Hidup memang sebuah tanda tanya. Bukan titik. Sebuah kemungkinan. Bukan kepastian. Seberapa yakin pun kita akan kemampuan dan kesanggupan diri kita, kita hanya debu. Debu belaka. Dan tanpa terduga, kita akan berlalu. Lenyap. Dan memang, pada akhirnya ada banyak pertanyaan tanpa jawab. Dan tak perlu terjawab. Karena kesadaran akan ketidak-mampuan kita untuk memastikan kemungkinan yang akan kita hadapi nanti. Karena kesadaran akan kemustahilan untuk menjamin kebenaran kita saat ini akan tetap menjadi kebenaran di masa depan. Karena itu, ada banyak hal yang harus kita terima apa adanya. Ada banyak hal yang harus kita alami sedemikian rupa sehingga kita tidak perlu merasa sesal atau putus harap. Sebab waktu hidup ini tidaklah abadi. Maka sepantasnya, hidup yang adalah tanda tanya ini kita jalani dengan apa adanya. Dengan bersyukur bahwa kita telah mengalami dan pantas untuk mengalami. Bahwa kita ternyata ada untuk kelak menuju tiada. Dan diantaranya, terseliplah proses untuk menikmati dan menjalani apa saja yang terjadi pada kita. Semua.

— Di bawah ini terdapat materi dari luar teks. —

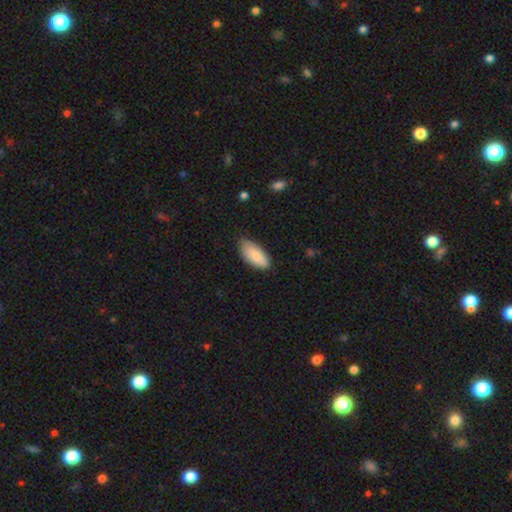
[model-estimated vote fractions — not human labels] smooth_or_featured: smooth (p=0.84) [alt: featured or disk p=0.10]
how_rounded: in between (p=0.90) [alt: cigar-shaped p=0.08]
merging: none (p=0.71) [alt: minor disturbance p=0.25]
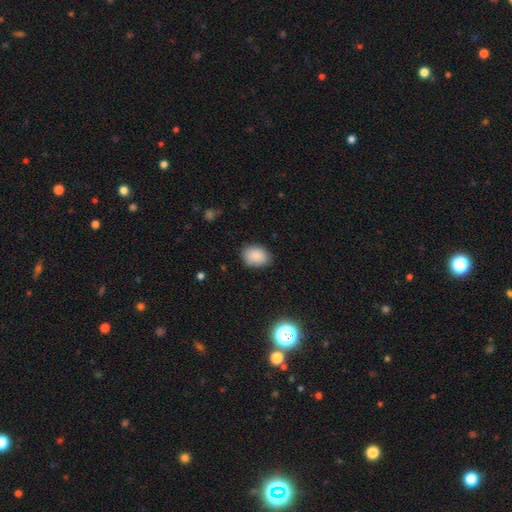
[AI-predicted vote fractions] The model was most divided on "how rounded": in between: 71%, round: 28%, cigar-shaped: 1%. More confident: smooth or featured — smooth (88%); merging — none (84%).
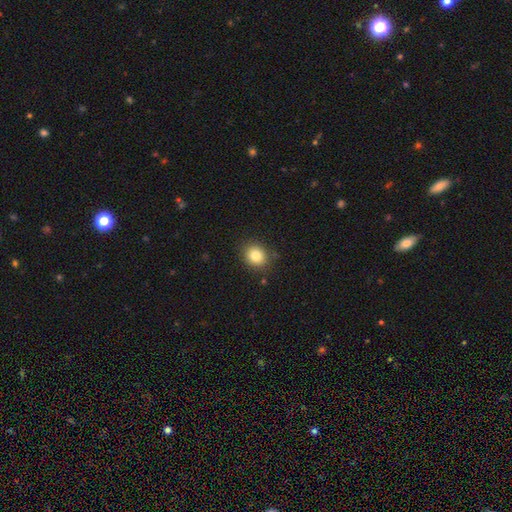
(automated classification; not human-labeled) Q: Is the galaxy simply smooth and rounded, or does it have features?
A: smooth — 83%.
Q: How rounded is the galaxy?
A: round — 73%.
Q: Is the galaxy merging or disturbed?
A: none — 86%.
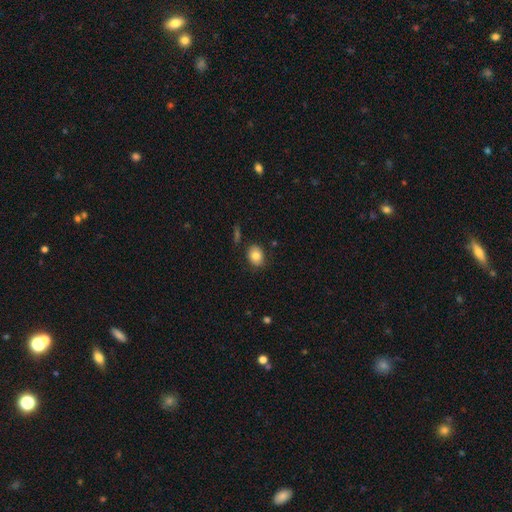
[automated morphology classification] smooth_or_featured: smooth (p=0.82) [alt: featured or disk p=0.10]
how_rounded: in between (p=0.58) [alt: round p=0.41]
merging: none (p=0.82) [alt: minor disturbance p=0.12]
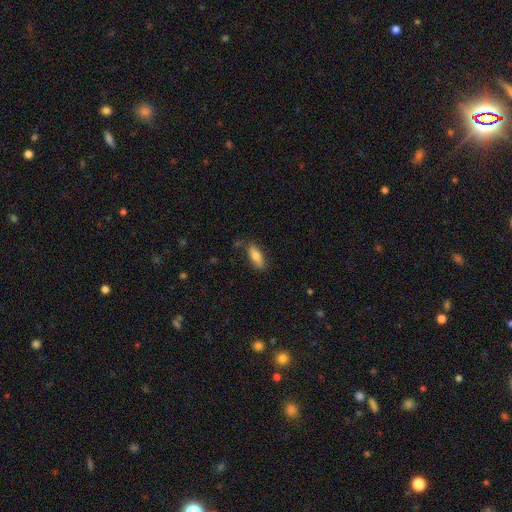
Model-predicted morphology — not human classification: This appears to be a smooth galaxy with no disk features (78%) that is in between round and cigar-shaped (74%). Merging: none (72%).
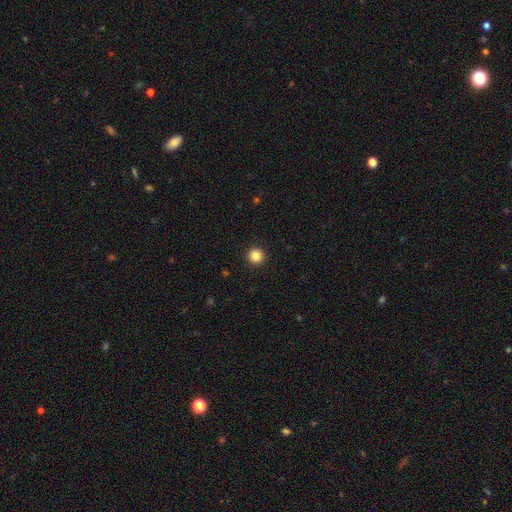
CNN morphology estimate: The model was most divided on "smooth or featured": smooth: 85%, star or artifact: 11%, featured or disk: 4%. More confident: how rounded — round (96%); merging — none (94%).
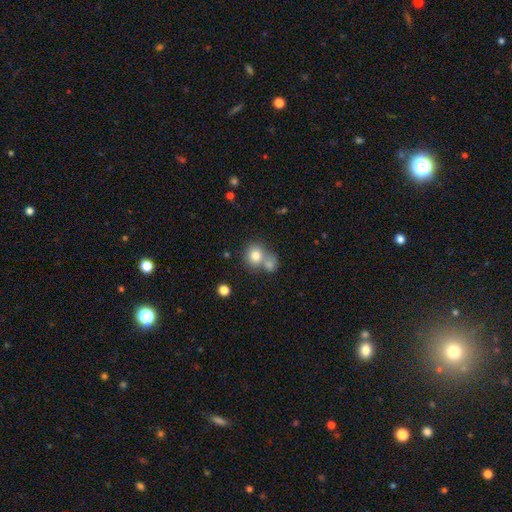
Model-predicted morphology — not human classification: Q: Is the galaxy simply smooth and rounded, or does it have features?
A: smooth — 77%.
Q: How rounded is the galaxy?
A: round — 77%.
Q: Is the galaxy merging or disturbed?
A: merger — 45%.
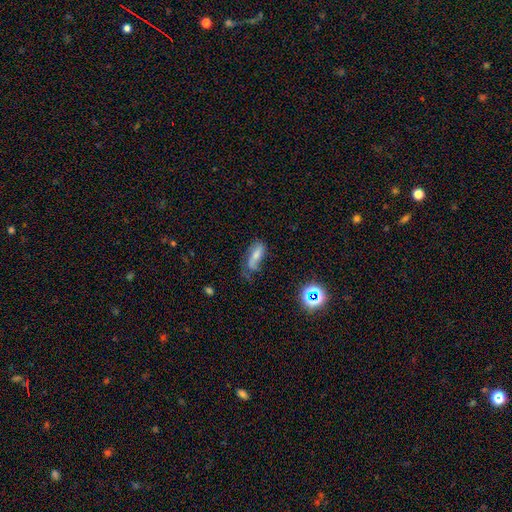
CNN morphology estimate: smooth_or_featured: smooth (p=0.57) [alt: featured or disk p=0.32]
how_rounded: in between (p=0.69) [alt: cigar-shaped p=0.28]
merging: none (p=0.37) [alt: minor disturbance p=0.31]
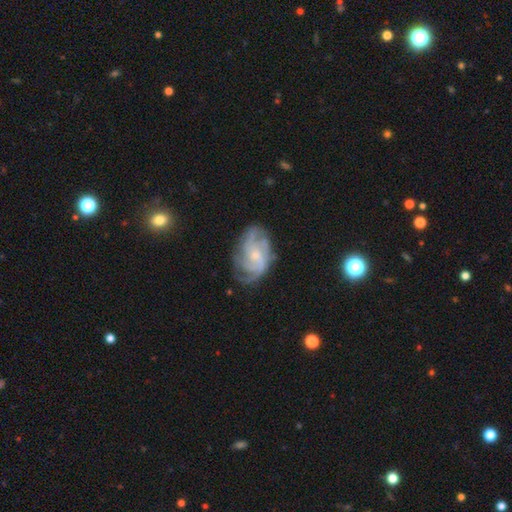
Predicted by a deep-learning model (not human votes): This appears to be a featured or disk galaxy (85%) with no bar (65%), 3 (30%) medium (46%) spiral arms (96%) and a small central bulge (67%). Merging: none (68%).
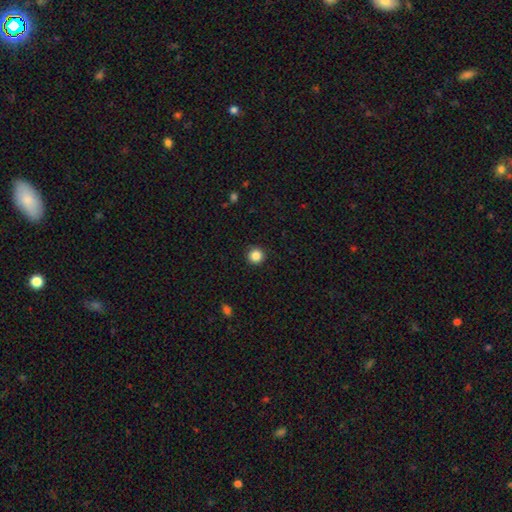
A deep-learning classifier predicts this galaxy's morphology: A smooth galaxy with no disk features (86%) that is round (95%). Merging: none (92%).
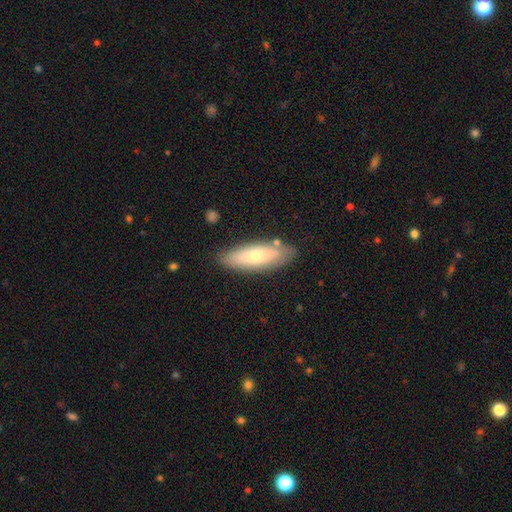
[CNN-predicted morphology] smooth-or-featured: smooth: 64% | featured or disk: 29% | star or artifact: 7%
  how-rounded: in between: 62% | cigar-shaped: 36% | round: 2%
  merging: none: 80% | minor disturbance: 13% | merger: 3% | major disturbance: 3%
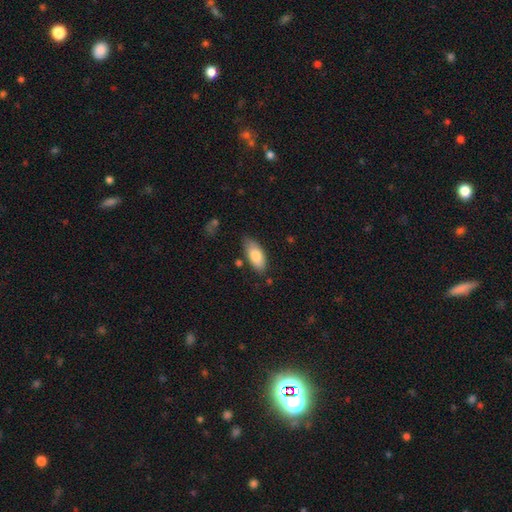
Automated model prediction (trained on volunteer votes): Smooth or featured? Predicted: smooth (p=0.80). How rounded? Predicted: in between (p=0.87). Merging? Predicted: none (p=0.75).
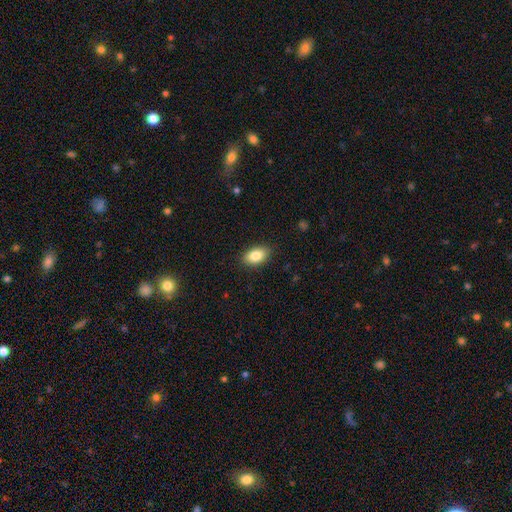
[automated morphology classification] smooth-or-featured: smooth: 86% | featured or disk: 7% | star or artifact: 7%
  how-rounded: in between: 91% | round: 7% | cigar-shaped: 2%
  merging: none: 88% | minor disturbance: 9% | major disturbance: 2% | merger: 1%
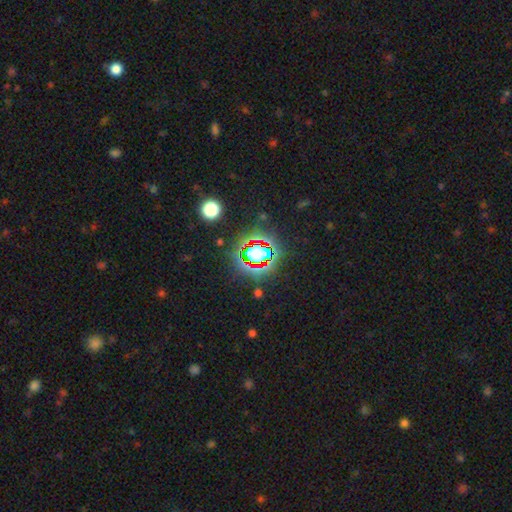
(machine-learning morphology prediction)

Matahari kian terik. Udara kian gerah. Angin tak berhembus. Beramai-ramai jasad pria paruh baya itu digotong menuju ke sebuah mobil angkutan umum yang telah sudi untuk membawanya. Sementara motor yang tadi dikendarainya berdiri diam dan beku, sama seperti umumnya benda lain yang tak berdaya tanpa manusia yang hidup. Dan putranya yang masih berseragam SMP itu terus terisak-isak. Terus terisak-isak. “Papa.... Papa.....” Waktu berlanjut terus. Dan kehidupan lain masih berjalan seperti apa adanya. Seperti apa adanya.....

Tonny Sutedja

Tidak ada komentar:

HIDUP

    Tetesan hujan Yang turun Membasahi tubuhku Menggigilkan Terasa bagai Lagu kehidupan Aku ada   Tetapi esok Kala per...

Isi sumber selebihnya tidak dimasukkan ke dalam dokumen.